Çok kısa bir süre önecesine kadar Qewaller sadece birbirleri ile evlenebilirlerdi. 1950 yılında Mir ve Baba Şeyh aldıkları bir karar ile, sayıları hızla azalan qewallerin, mürid sınıfından olanlar ile evlenebilmelerini sağladılar. Qewaller, Musul´a 35 km mesafede bulunan Basik ve Bahzani köylerinde yaşamaktadırlar. 

Qewaller tüm dini şiirler ile ezidilerin sözlü dini hikayelerini babalarından öğrenir ve ezberlerler. Kutsal iki kitapları dışında Ezidilerin inançları hiçbir yerde yazılı olamadığından onlar ezidilerin dini hafızasıdırlar. Şeyh Adi´nin reformlarından beri, geleneksel hikaye, şiir ve tarihi öğrenme ve aktarma görevi qawellere verilmiştir. Yaşlı qewaller, Bahzani köyünde özel oturumlar ile genç qewallere dini bilgileri nasıl ezberleyebileceklerini öğretirler. 

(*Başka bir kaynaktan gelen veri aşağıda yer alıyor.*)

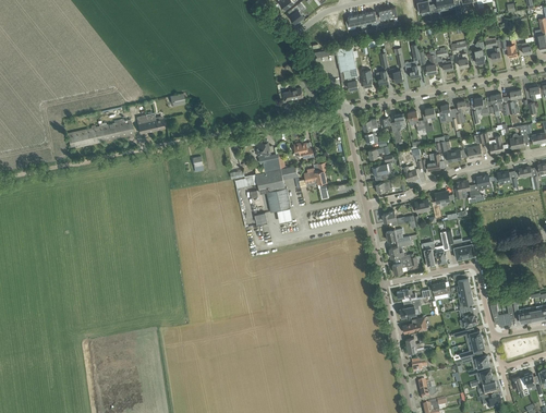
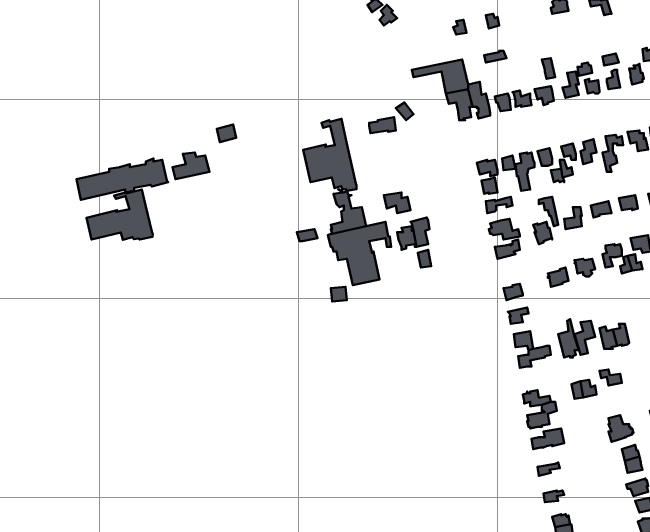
building: none -> [303,119,357,191]
building: none -> [87,189,153,240]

Qewaler, köylere yaptıkları gezilerde ve düzenledikleri seremonilerde yanlarında tavuz meleğini sembolize eden küçük bir heykel taşırlar. Dini türküler söylerler. Qewaller, kutsal ´Berat` denilen Laleş´ten getirilen toprakdan yapılan küçük, yuvarlak taşları dağıtırlar. Bu taşlar, kutsal heykelin etrafında dönerken dağıtılır. Taşlar, ezidileri hastalık ve fenalıklaran korur. Avrupa´da da birçok ezidi evlerinde bu taşlar bulunur. 

Koçek

Bu kelime kürtçede iki kelimenin birleşimi ile oluşturulmuştur: Kulak anlamına gelen Guh ile çok iyi anlamına gelen Çek veya Çak. Yani iki kelimenin bileşimi ´çok iyi kulak´ anlamına gelir ve koçeklerin görünmeyen diyardan sesleri duyabildiğini ifade eder. Koçekler dini ainleri yönetirler. Şeyh veya pirin hazır bulunmadığı durumlarda geleneksel ölü yıkaması görevini üstlenirler. Ancak bir koçeğin en önemli görevi ölen ruhun kaderi hakkında bilgi vermektedir. Aynı zamanda dua ve rüya yorunları yapar.  Koçek dini tören ve ainlerde görünmeyen dünya ile bağlantı kurar. Koçek olabilmek için özel doğa üstü yeteneklere sahip olmak gerekir ve bunlar Laleş´te kutsal mekanda Ezidilerin dini lideri tarafından sınanır.          

Feqir

Feqir yada Fakir (yoksul), tüm dünyavi varlıktan vazgeçmiş kişidir. Feqir sadece tanrıya hizmet etmeyi yaşam vazifesi yapmıştır. 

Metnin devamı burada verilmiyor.